Pour l’EPER, cette épreuve est inédite. D’habitude, elle n’intervient pas au milieu d’affrontement armé. C’est en mars 2022 que ce projet d’intervention dans les zones les plus reculées et inaccessibles du conflit a été initié, après une évaluation des besoins. «Nous construisons à partir de notre expertise des zones de conflit, acquise lors de notre présence au Congo», indique Veronica Cazacu. Sur place, l’équipe, composée d’une quinzaine d’humanitaires expatriés et chevronnés et d’une soixantaine de volontaires et contractuels locaux, doit suivre des protocoles extrêmement rigoureux.

Le but de l’opération est de répondre aux besoins de base de personnes restées en terrain de guerre. «Parmi elles, 80 ou 85% sont des personnes âgées, alitées, incapables de se déplacer, ou en charge de parents malades», poursuit la responsable de projet. Elles ne peuvent ou ne veulent quitter leur maison, parfois par crainte des pillages. S’y ajoutent «des personnes évacuées qui font parfois aussi le choix de revenir», parce qu’elles n’ont plus d’économies et s’imaginent pouvoir survivre dans leur maison, «en cultivant un lopin de terre et en élevant quelques poules». Ce qui les attend sur place est difficile. «Les maisons sont considérablement détruites. La plupart du temps, plusieurs habitants se regroupent dans une pièce unique ou une cave.» Les frappes sont fréquentes.

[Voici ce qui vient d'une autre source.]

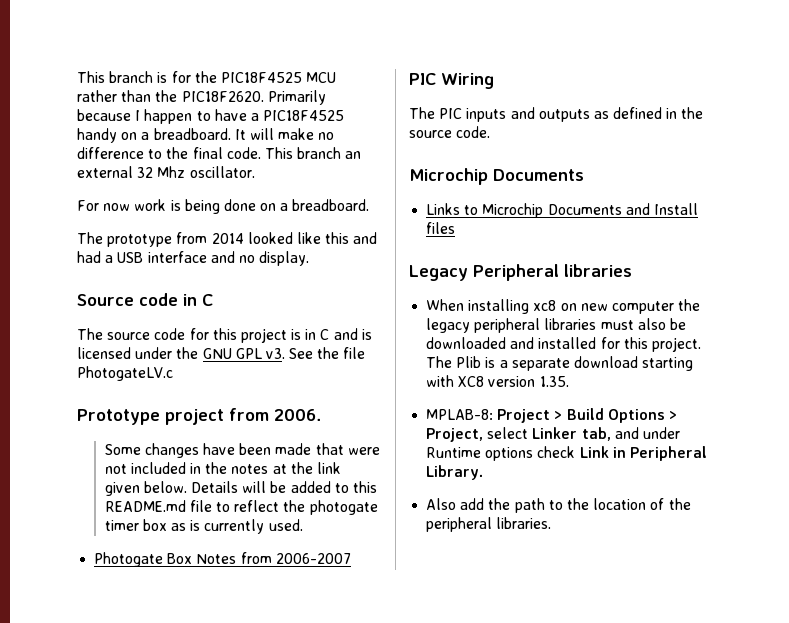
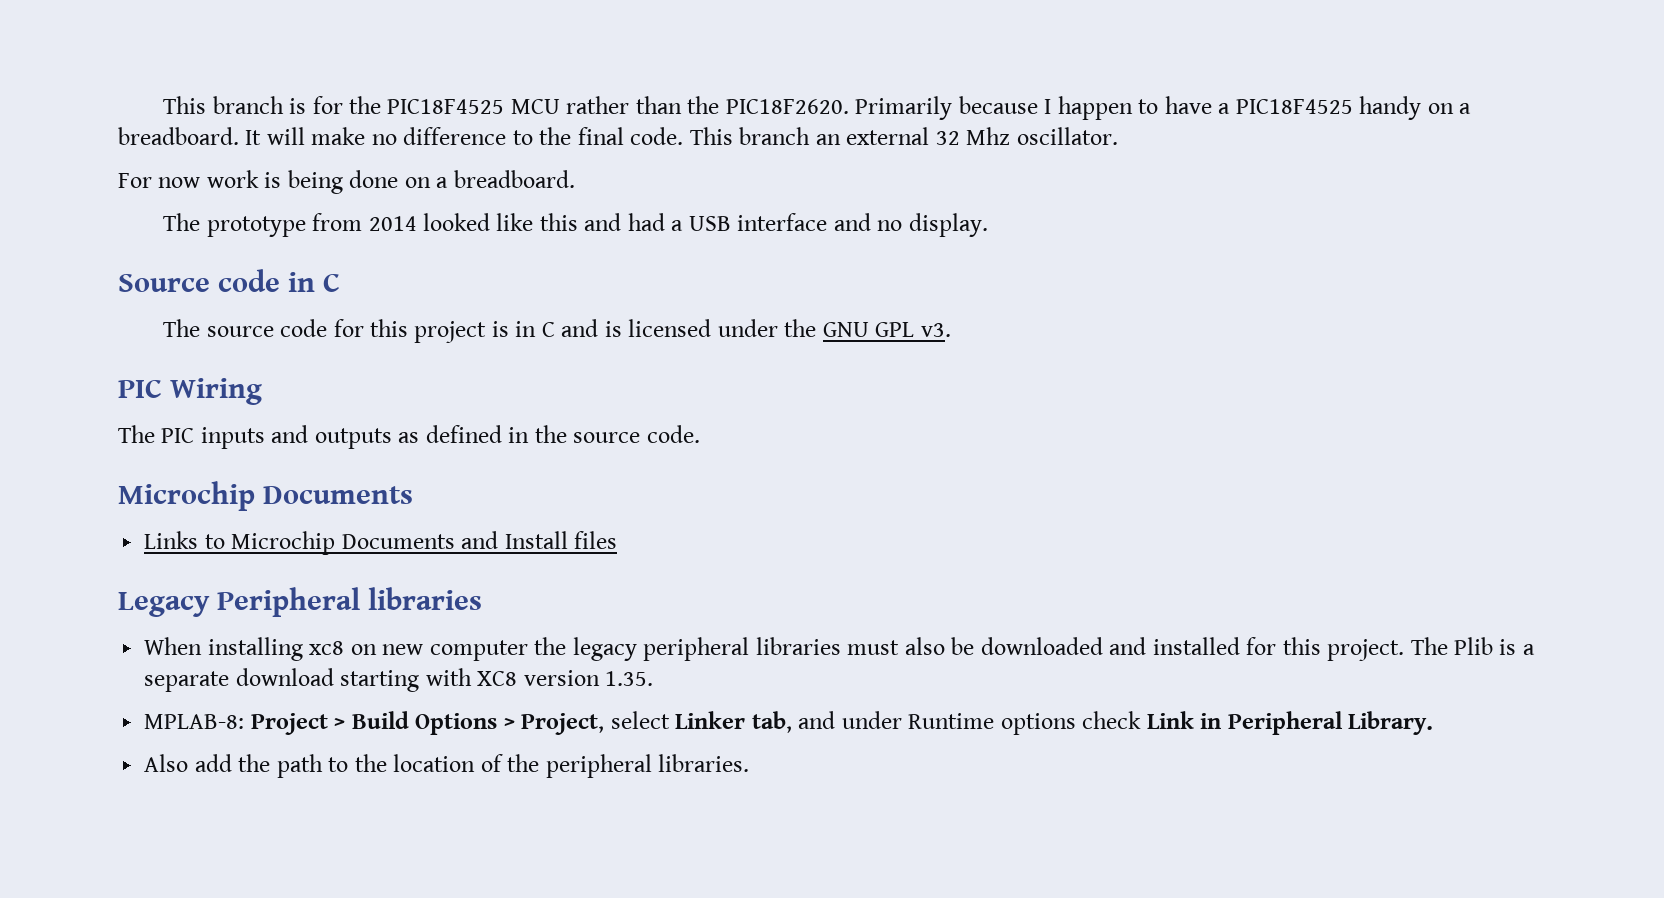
[289,347,366,359] [77,366,173,381] [77,408,321,425] [104,443,380,458] [104,462,341,474] [104,481,377,496] [104,500,378,515] [104,519,303,534] [94,552,351,567] See the file PhotogateLV.c // Prototype project from 2006. // Some changes have been made that were not included in the notes at the link given below. Details will be added to this README.md file to reflect the photogate timer box as is currently used. // Photogate Box Notes from 2006-2007 -> (951, 330) none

L’EPER distribue des kits de réparation d’urgence, «juste de quoi couvrir les ouvertures laissées béantes dans les fenêtres détruites, pour essayer de construire un espace chaud pour l’hiver». Un peu plus loin, dans la seconde partie de la «zone rouge», à 15 ou 30 kilomètres du front, l’ONG intervient aussi pour couvrir les besoins quotidiens. Un travail aujourd’hui interrompu, en raison du choc de l’attaque. Et interrogé. «Si l’enquête prouve que nous sommes une cible, cela pourrait remettre en question notre manière de travailler», reconnaît l’ONG.